Robert Golin successful for the defendant in a fallen tree case

Published: 01/07/2015 | News


Robert was instructed by Plexus Law to act for two of the defendants in a claim arising from damages caused by a fallen tree. The claim was dismissed at trial.

In December 2011, a mature oak tree, which was situated on farm land owned by D1 and D2, fell onto C’s property causing damage.

C commenced proceedings against D1/D2, the owners of the farm land, as well as D3/D4, who rented the land from D1/D2 under a tenancy agreement.

Under the tenancy agreement, D3/D4 were obliged to conduct regular inspections of all trees and to inform D1/D2 of any dead or unsafe trees.

The claim against D1/D2 was defended on the basis that: (i) any liability in the case lay with D3/D4, given that they bore the responsibility of inspecting the tree; (ii) in any event, C could not establish liability against any of the parties on the facts of the case.

The court was referred to Stagecoach South Western Trains Ltd v Hind & Steel [2014] EWHC 1891, in which HHJ Coulson examined numerous authorities relating to the duty of care in respect of fallen trees.

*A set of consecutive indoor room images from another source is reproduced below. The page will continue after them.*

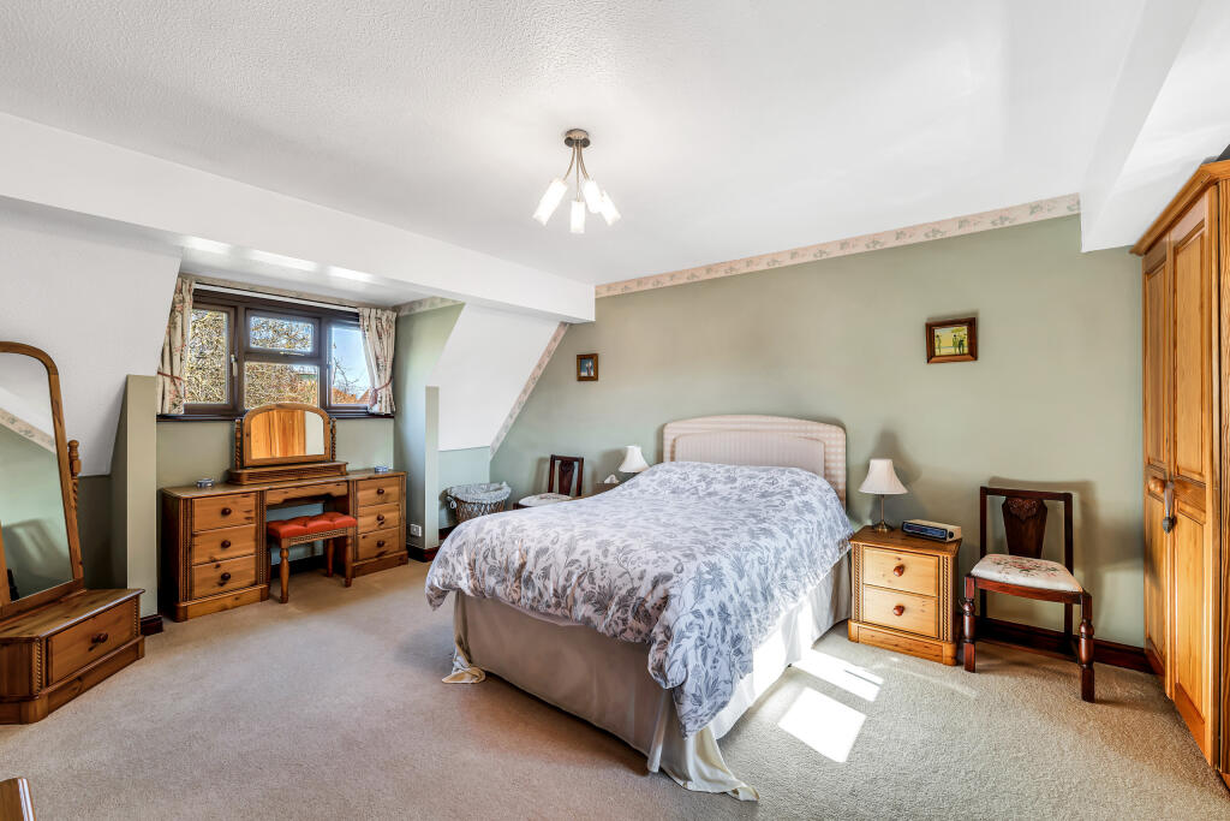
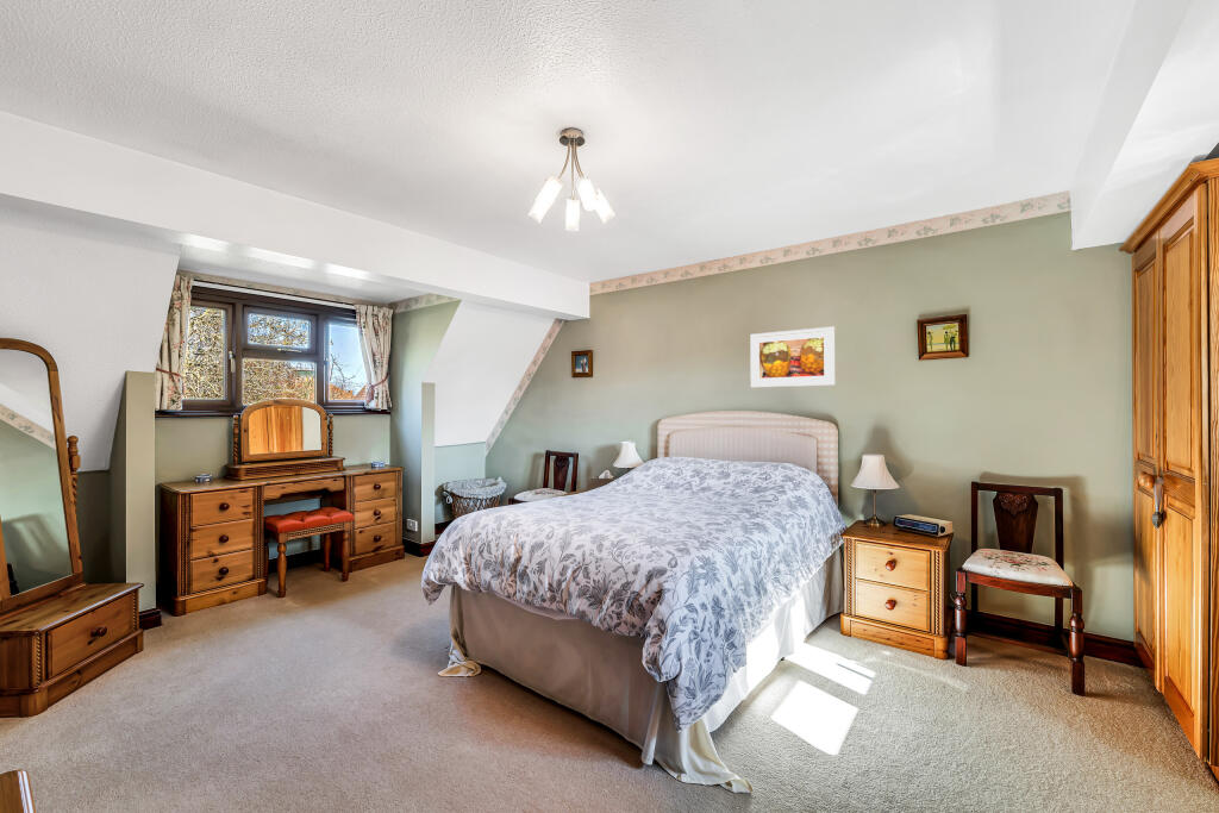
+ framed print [749,326,836,389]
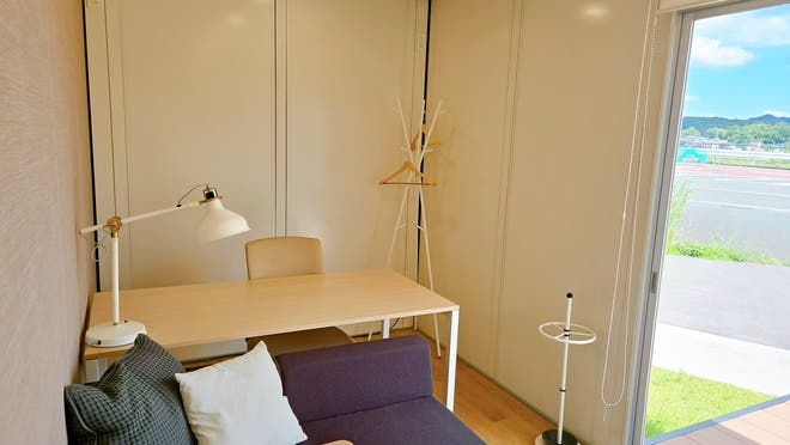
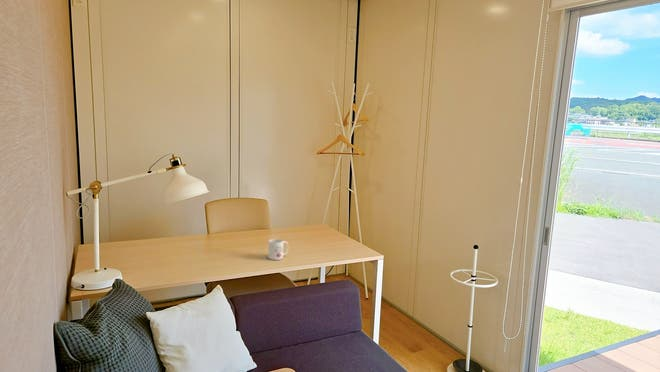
+ mug [267,238,289,261]
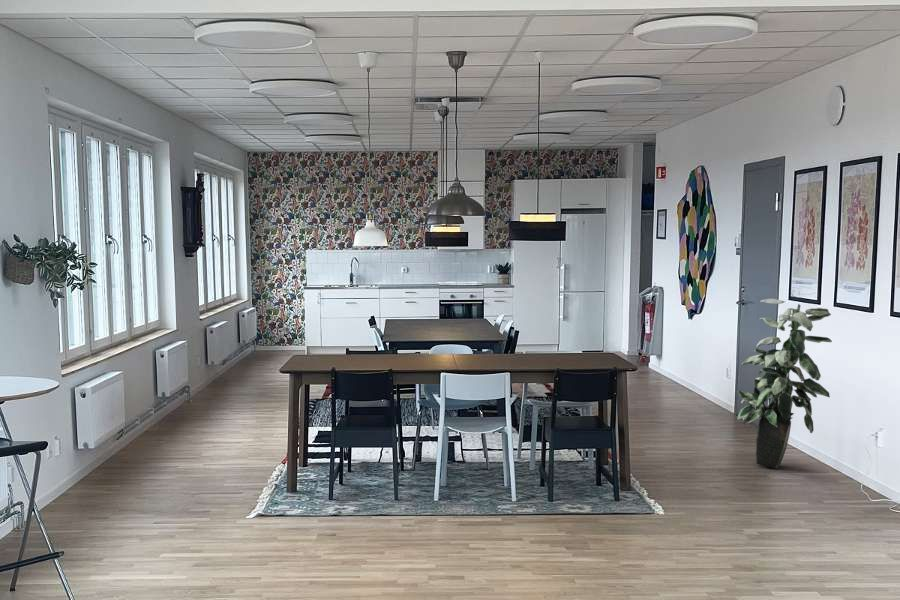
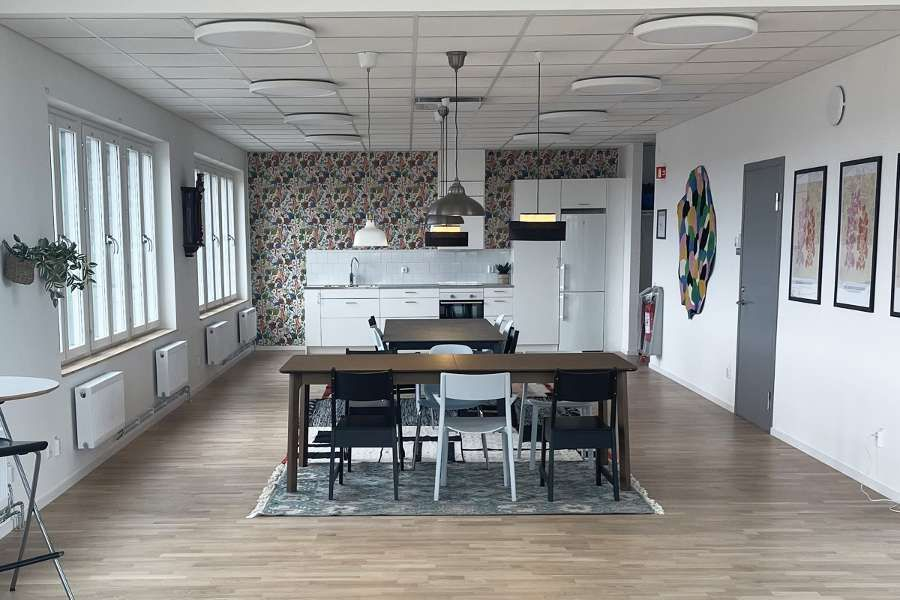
- indoor plant [736,298,833,470]
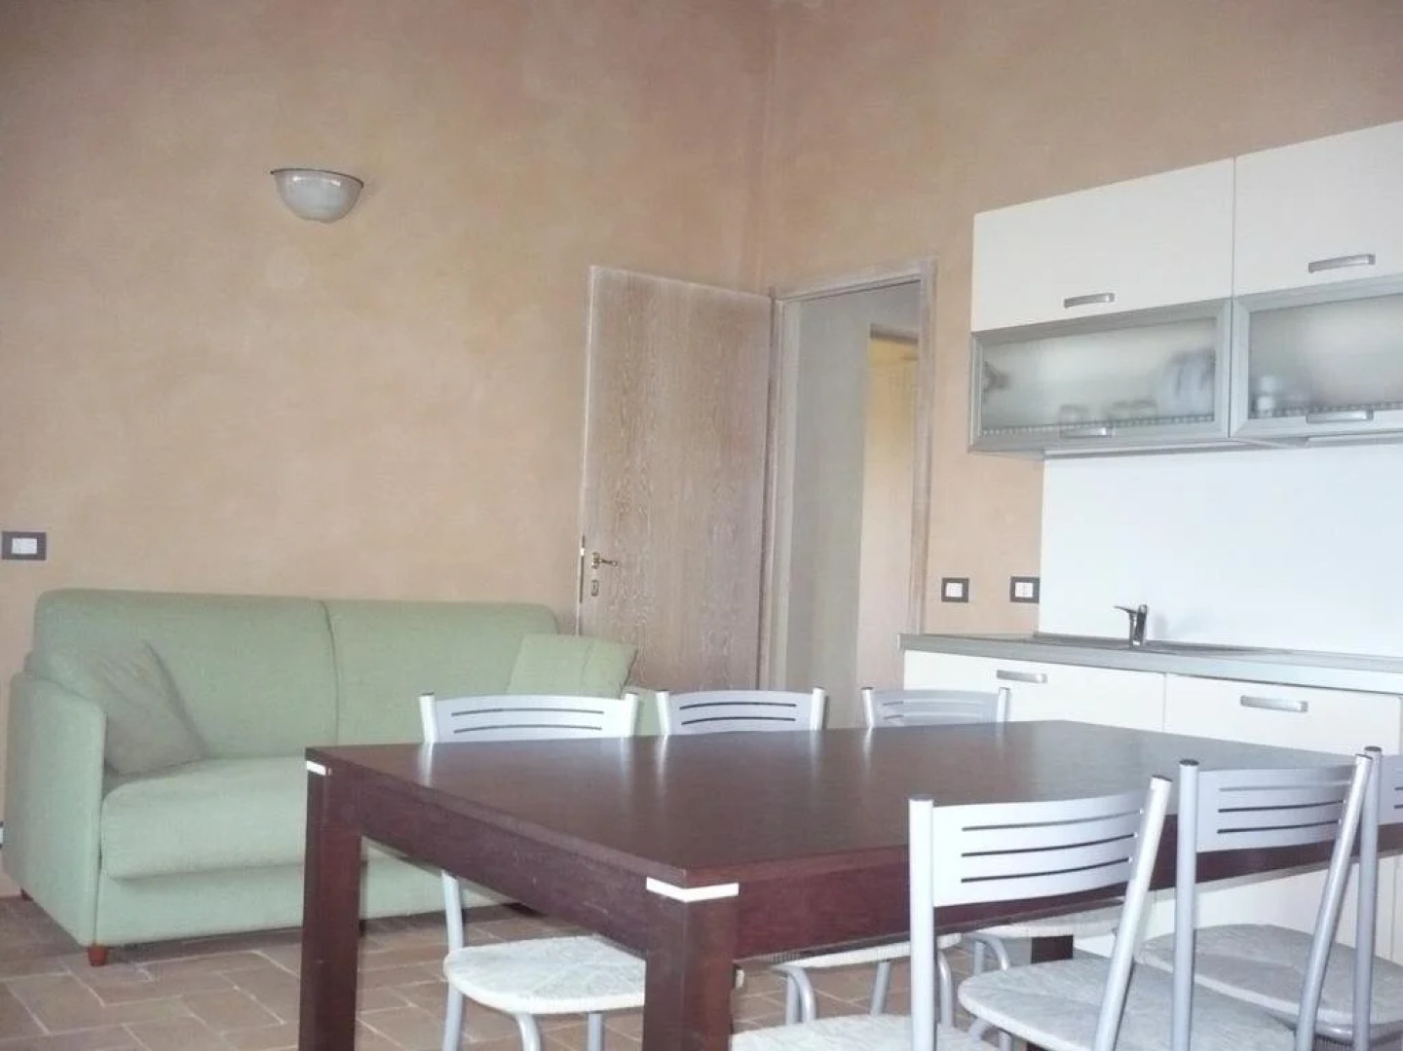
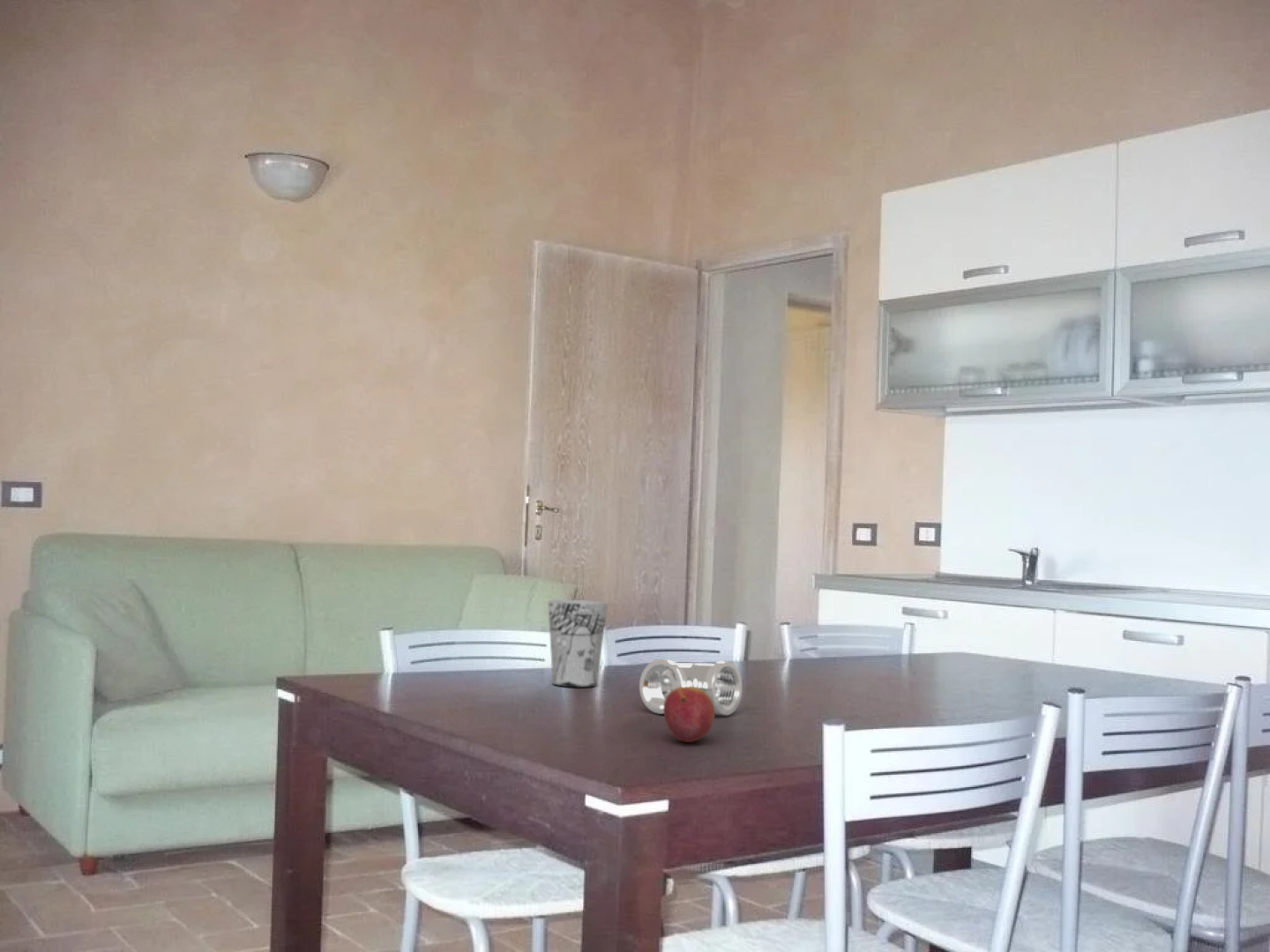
+ cup [547,599,609,688]
+ pipe fitting [639,658,743,716]
+ fruit [663,687,716,743]
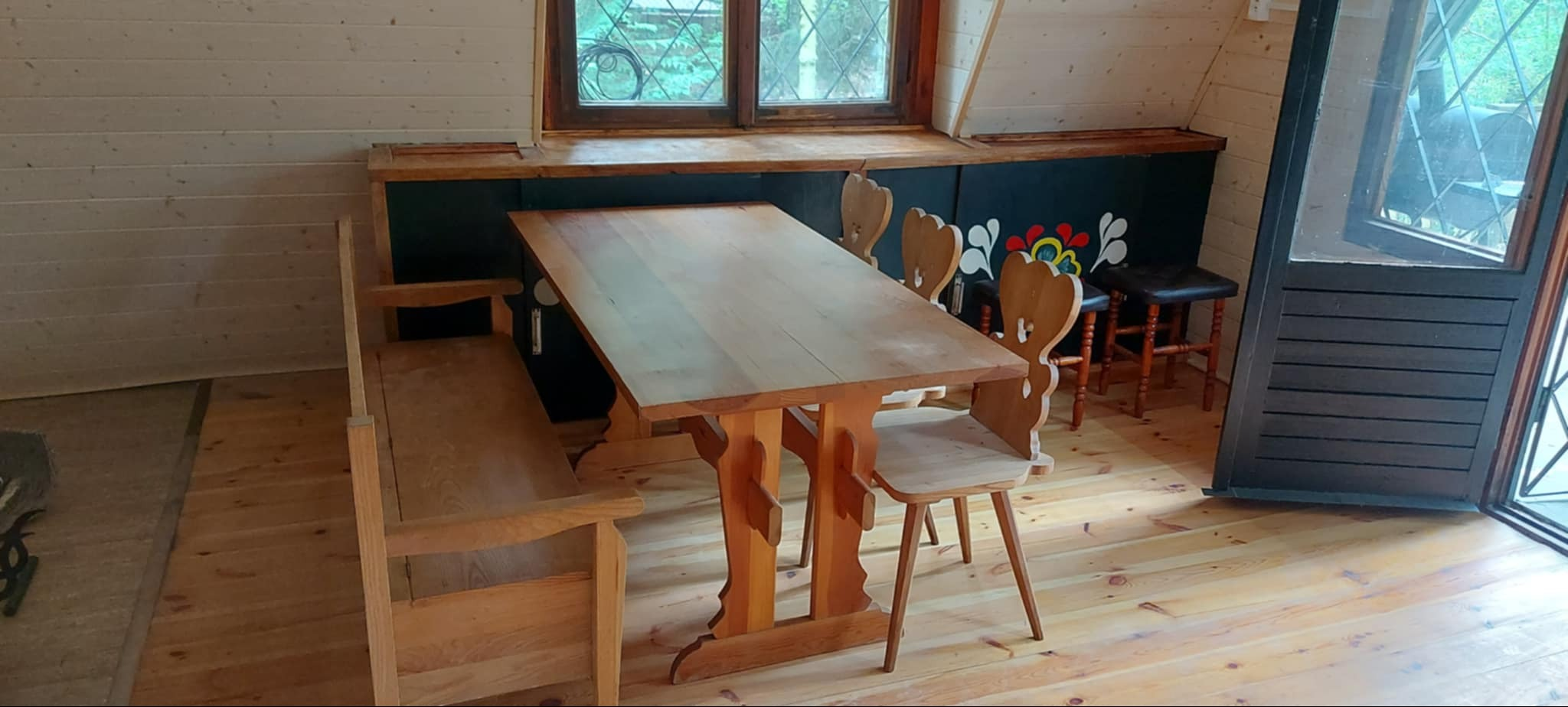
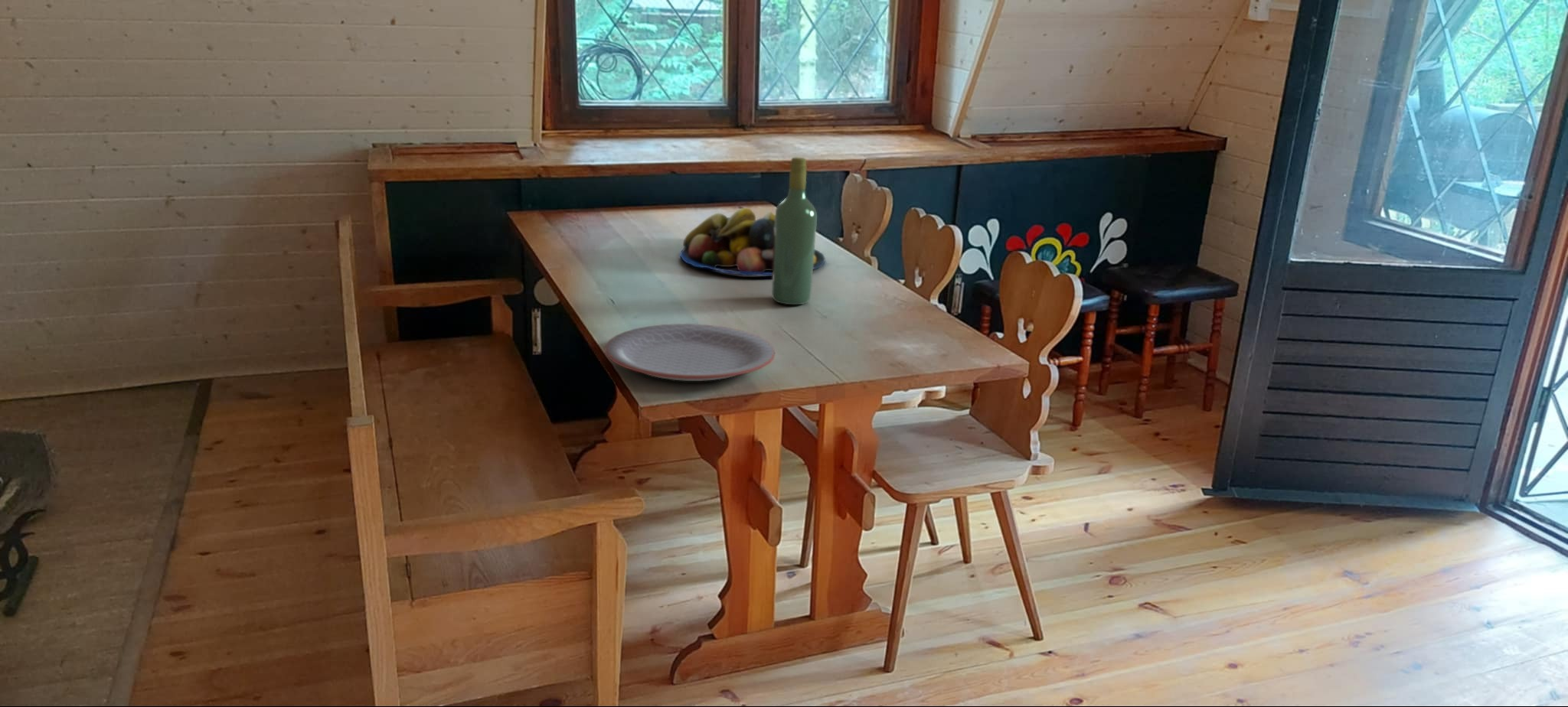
+ wine bottle [771,157,818,305]
+ plate [604,323,776,382]
+ fruit bowl [679,207,826,277]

In particular, the court was asked to apply the analysis set out at paragraph 68 of that judgment:

  1. the owner of a tree owes a duty to act as a reasonable and prudent landowner;
  2. the duty must not amount to an unreasonable burden. The landowner has a duty to act where there is a danger which is apparent to him and which he can see with his own eyes;
  3. a reasonable and prudent landowner should carry out informal inspections or observations on a regular basis;
  4. if the informal inspections or observations reveal a potential problem, the landowner should arrange for fuller inspections by arboriculturalists;
  5. the resources available to the landowner may have a relevance to the way in which the duty is discharged.

In Robert’s case, expert evidence suggested that the tree was suffering from significant internal decay, which was a significant causative factor in the tree’s failure. In addition, a report compiled by a tree surgeon the day after the index accident suggested that the tree had fallen, not because of a failure in the trunk, but because the roots had snapped.

Robert successfully argued that D1/D2 had acted entirely reasonably by delegating the responsibility for inspections to D3/D4 under the tenancy agreement. As D3/D4 were farmers who worked the land on a daily basis, it made perfect sense that they should inspect the tree. Even if D1/D2 did not personally inspect the tree, the tree was being inspected by somebody and, therefore, the situation was no different to D1/D2 employing a contractor to inspect the tree.

Robert also argued that liability could not be established in any event, as the tree was diseased internally and/or at root-level. A visual inspection by D3/D4, who were accustomed to trees, revealed no visible problems, and thus there was no requirement to undertake a more detailed inspection.

The claim was dismissed on that basis.